Buntes Treiben beim Aktionstag

Beim Aktionstag ging es um die Anliegen von Menschen mit Behinderung

Buntes Treiben, Spaß und Spiel, aber auch politische Forderungen bestimmten den Aktionstag 2013 des Forums „Behinderte Menschen in Erlangen“. Im Mittelpunkt stand die Inklusion – die vollständige und gleichberechtigte gesellschaftliche Teilhabe behinderter Menschen. Axel Wisgalla vom Zentrum Selbstbestimmtes Leben begrüßte die Gäste, darunter Landrat Eberhard Irlinger und viele Stadträte. Er machte darauf aufmerksam, wie viel noch getan werden müsse, damit Inklusion und Barrierefreiheit Wirklichkeit werden. So sei es beispielsweise ein Unding, dass auf der S-Bahn-Strecke Nürnberg-Bamberg nicht alle Bahnhöfe rollstuhlgerecht sind.

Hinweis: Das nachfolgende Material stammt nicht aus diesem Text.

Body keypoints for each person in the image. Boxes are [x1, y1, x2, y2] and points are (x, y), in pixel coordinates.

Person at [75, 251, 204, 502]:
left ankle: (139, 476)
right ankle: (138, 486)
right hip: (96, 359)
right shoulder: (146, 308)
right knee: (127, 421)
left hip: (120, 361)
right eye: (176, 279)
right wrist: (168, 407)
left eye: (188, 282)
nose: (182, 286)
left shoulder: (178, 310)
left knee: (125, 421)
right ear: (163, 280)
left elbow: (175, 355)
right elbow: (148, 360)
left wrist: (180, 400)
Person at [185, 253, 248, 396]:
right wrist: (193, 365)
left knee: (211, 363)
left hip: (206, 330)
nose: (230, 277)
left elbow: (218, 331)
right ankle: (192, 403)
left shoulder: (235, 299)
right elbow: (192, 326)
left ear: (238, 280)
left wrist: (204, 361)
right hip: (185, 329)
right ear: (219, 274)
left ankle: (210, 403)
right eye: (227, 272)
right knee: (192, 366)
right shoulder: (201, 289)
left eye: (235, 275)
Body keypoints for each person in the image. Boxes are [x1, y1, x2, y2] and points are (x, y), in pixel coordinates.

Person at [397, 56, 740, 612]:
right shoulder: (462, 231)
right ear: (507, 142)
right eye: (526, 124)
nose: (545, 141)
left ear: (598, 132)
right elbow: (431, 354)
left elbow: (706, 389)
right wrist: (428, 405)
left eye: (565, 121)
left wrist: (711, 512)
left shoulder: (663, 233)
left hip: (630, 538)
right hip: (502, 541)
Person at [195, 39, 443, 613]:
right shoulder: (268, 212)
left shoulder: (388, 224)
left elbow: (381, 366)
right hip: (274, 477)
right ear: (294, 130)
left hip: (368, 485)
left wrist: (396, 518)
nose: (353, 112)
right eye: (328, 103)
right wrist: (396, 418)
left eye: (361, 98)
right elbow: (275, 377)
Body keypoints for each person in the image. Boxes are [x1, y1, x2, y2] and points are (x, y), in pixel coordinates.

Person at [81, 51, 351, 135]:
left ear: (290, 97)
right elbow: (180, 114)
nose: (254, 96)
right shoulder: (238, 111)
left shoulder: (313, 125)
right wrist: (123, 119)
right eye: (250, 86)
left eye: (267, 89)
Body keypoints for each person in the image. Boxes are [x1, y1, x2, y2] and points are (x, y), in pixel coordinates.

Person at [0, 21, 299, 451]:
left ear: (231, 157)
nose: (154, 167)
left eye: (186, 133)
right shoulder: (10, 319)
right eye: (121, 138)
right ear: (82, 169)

Bürgermeisterin Dr. Elisabeth Preuß  sprach ein Grußwort für die Stadt und erinnerte an die UN-Konvention über die Rechte von Menschen mit  Behinderung. Diese müsse in Erlangen Zug um Zug umgesetzt werden. Sie betonte: „Die entscheidenden Worte finden sich in der Präambel der Konvention, wo es heißt, dass alle Menschenrechte und Grundfreiheiten für alle Menschen ohne Unterschied gelten müssen.

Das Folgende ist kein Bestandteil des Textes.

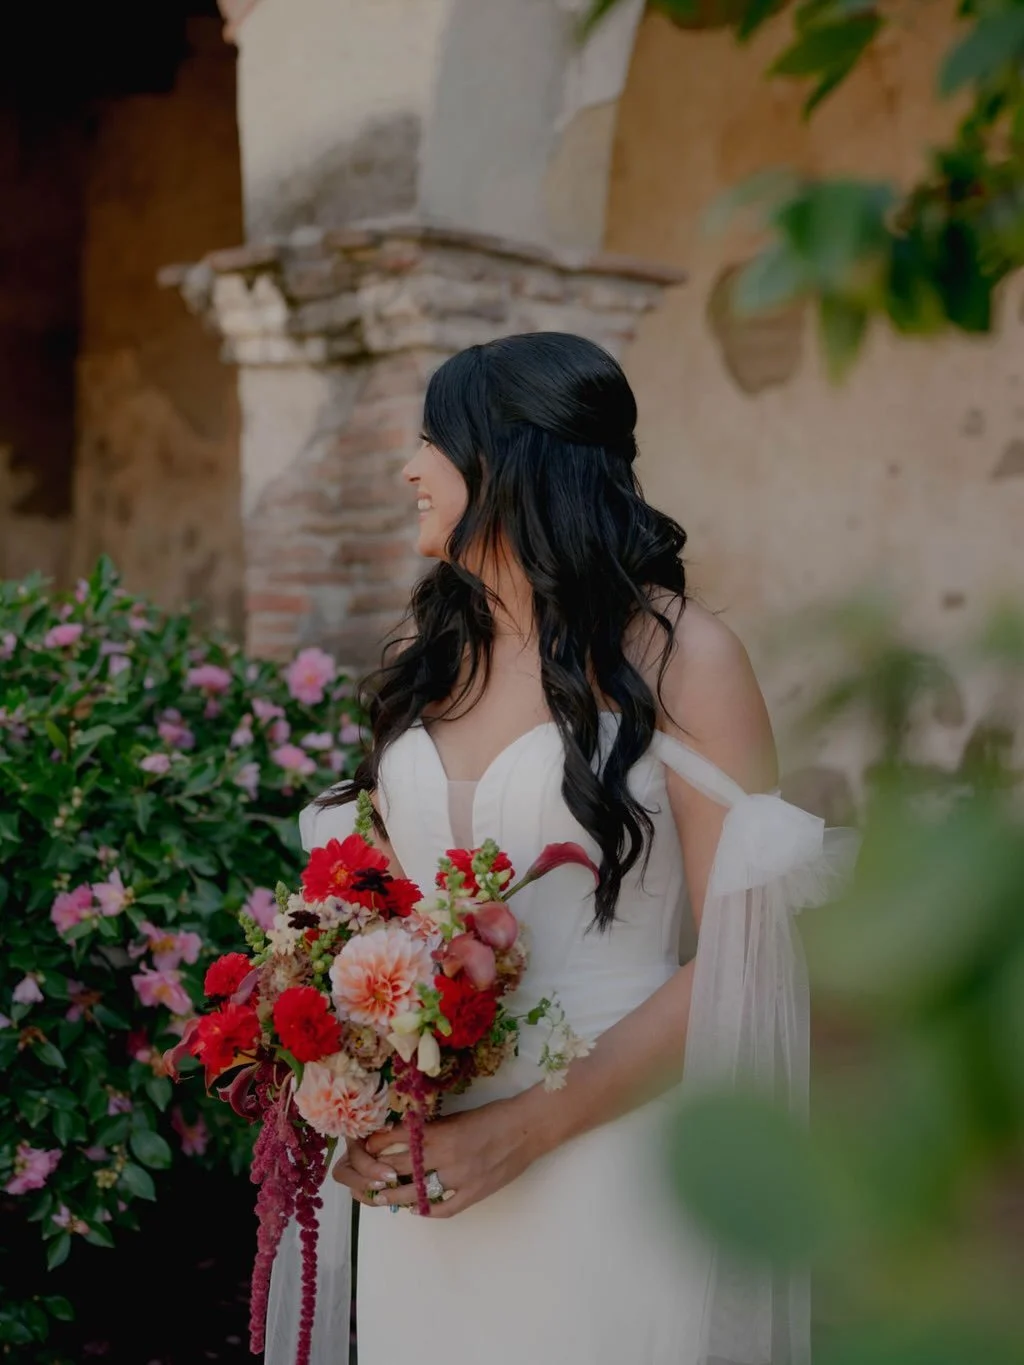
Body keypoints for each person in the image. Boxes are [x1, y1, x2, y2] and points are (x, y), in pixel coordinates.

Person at [265, 332, 852, 1365]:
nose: (408, 468)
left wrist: (531, 1127)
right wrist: (351, 1095)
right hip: (429, 1178)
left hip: (609, 1151)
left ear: (510, 458)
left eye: (433, 441)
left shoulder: (684, 657)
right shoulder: (426, 657)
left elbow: (742, 958)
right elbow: (386, 919)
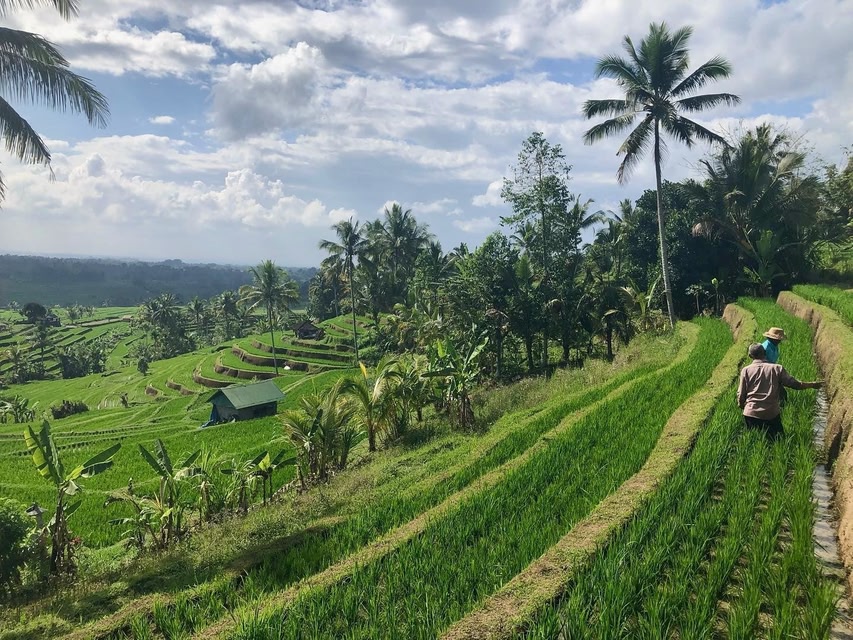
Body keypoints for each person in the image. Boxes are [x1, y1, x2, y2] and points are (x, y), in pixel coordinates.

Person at [737, 343, 821, 440]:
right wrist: (812, 384)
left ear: (750, 356)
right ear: (765, 353)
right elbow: (796, 384)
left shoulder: (745, 370)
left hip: (751, 414)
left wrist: (742, 406)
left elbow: (741, 394)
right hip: (771, 414)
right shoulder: (777, 368)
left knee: (754, 442)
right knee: (777, 441)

Antje Kempf von der Lebenshilfe und Studentin Verena Kühnel trugen zehn gemeinsam erarbeitete Gedanken vor, warum Inklusion gut ist. Zum Beispiel: „… weil man sich dann auch Augenhöhe begegnen kann.“
Ein buntes Programm sorgte für Spaß und Unterhaltung: Musik, Tanz, Theater, Malaktion, Kletterturm, Rollstuhlparcours, Spielangebote für Kinder. Moderator Markus Just führte durchs Programm und bot immer wieder akrobatische Kunststückchen, die Groß und Klein erfreuten. Selbsthilfegruppen und Behindertenorganisationen informierten an Ständen über ihre Arbeit und machten auf die Anliegen von Menschen mit Behinderung aufmerksam.